Signs Of Home Sewage Line Failure

If you live in an area where sewer lines are connected directly to your home, then you are lucky that you do not need to contend with a septic tank and the regular pumping that needs to take place every few years. However, you should understand that a sewer line can fail much like a septic system can. There are a variety of signs that indicate that your sewer line has a serious problem. Keep reading to learn about these signs so that a sewer inspection can be scheduled as soon as possible with your local plumber. 

Changes in Your Lawn


If you see a sudden indentation in your lawn that forms towards the front of your home, then this may be a sign that your sewer line has broken. When the sewer line breaks, the pipe itself may shift to the side and allow the earth to fall into the space. Also, as the sewer line releases water, the soil will likely become quite wet.

Soil is generally made out of sand, clay, silt, and organic matter. Most of the materials that make up the soil are formed from very small particles that will stick together more firmly the more saturated they become. This causes compression and so does the weight of the soil as water is absorbed. Eventually, the indentation may also seem to appear wet too, where water pools in the area. This happens when the soil has become so saturated with water that the fluid will move up to the surface of your property where it can escape.

Green and Brown Grass

Not only will you see a slight indentation in your lawn, but you will probably see grass and other plants that are noticeably greener with more significant growth. Sewage contains a great deal of nitrogen, just like many of the commercial fertilizers sold on the market. Once you see the green growth, you may also see a patch of brown grass forming over time.

Too much nitrogen will actually burn the grass. This is one reason why you are not supposed to put too much fertilizer on your lawn.
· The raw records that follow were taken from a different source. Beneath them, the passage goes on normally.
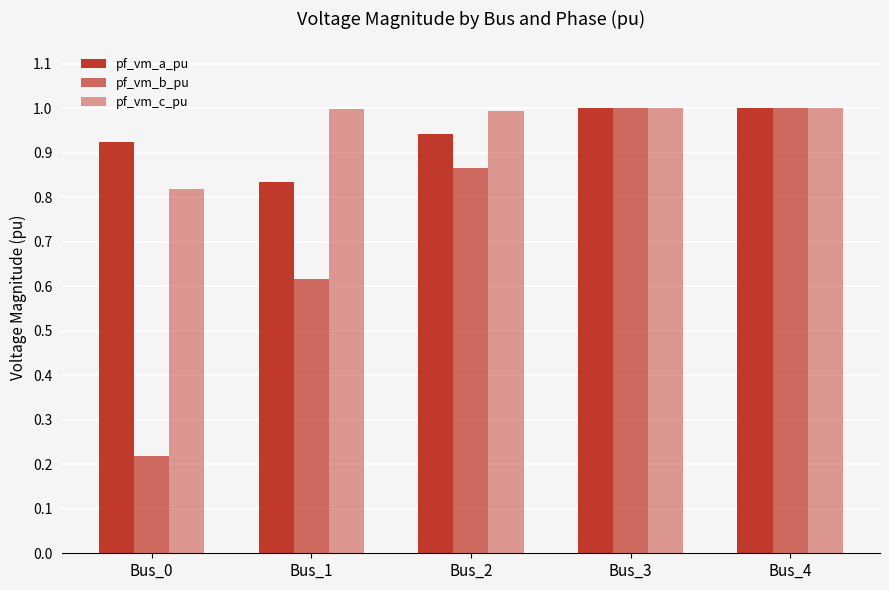

What is the maximum value for pf_vm_b_pu?

1.0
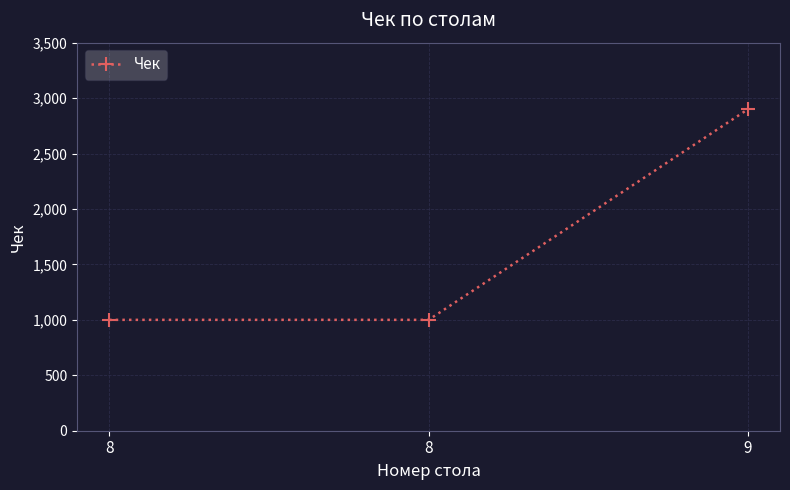

Read the value at 8, to the nearest 10.

1000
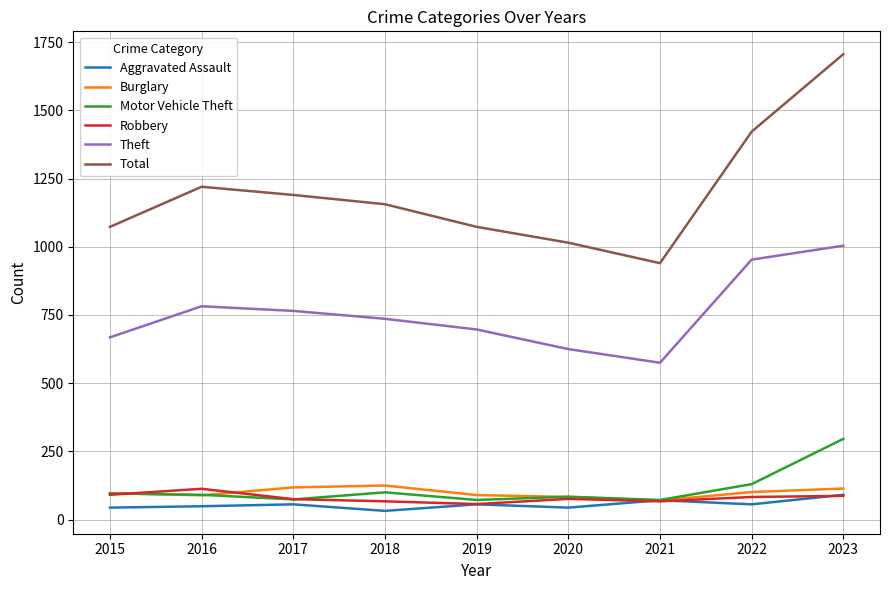

What is the difference between the Robbery values at 2023 and 2016?

26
If you do see these brown spots, then the issue is serious since the lawn is likely being exposed to constant and high levels of sewage. Contact a plumbing specialist immediately. You may need to invest in the installation of a brand new sewage line within a timely manner.

Sluggish Drainage

It may make sense that a clogged sewage line will cause slow drainage in the home. However, it may not make sense that the same issue will occur when the sewage line breaks and releases a great deal of water and sewage through the break and also through the rest of the sewage line. However, your drainage system will rely on suction to help pull the wastes away from your home. This suction is most significant along the sewage line since it is a closed system. Also, the sewage pipes will be large lines that help to pull the wastes downward towards the much larger sanitary sewer system that runs along your street. 

When the sewage line breaks, the suction is disrupted and air is introduced to the line that may push back the other way against the waste. This will result in drainage that appears sluggish all throughout the home. You are likely to see the worst problems coming from your toilet, since this part of the drainage system relies the most heavily on suction to move large pieces of waste. 

If you notice changes in your lawn or sluggish drainage throughout the home, then it is wise to contact a plumber to complete a sewage inspection. This way, the damage can be found and fixes can be performed so you can use your drainage system normally again.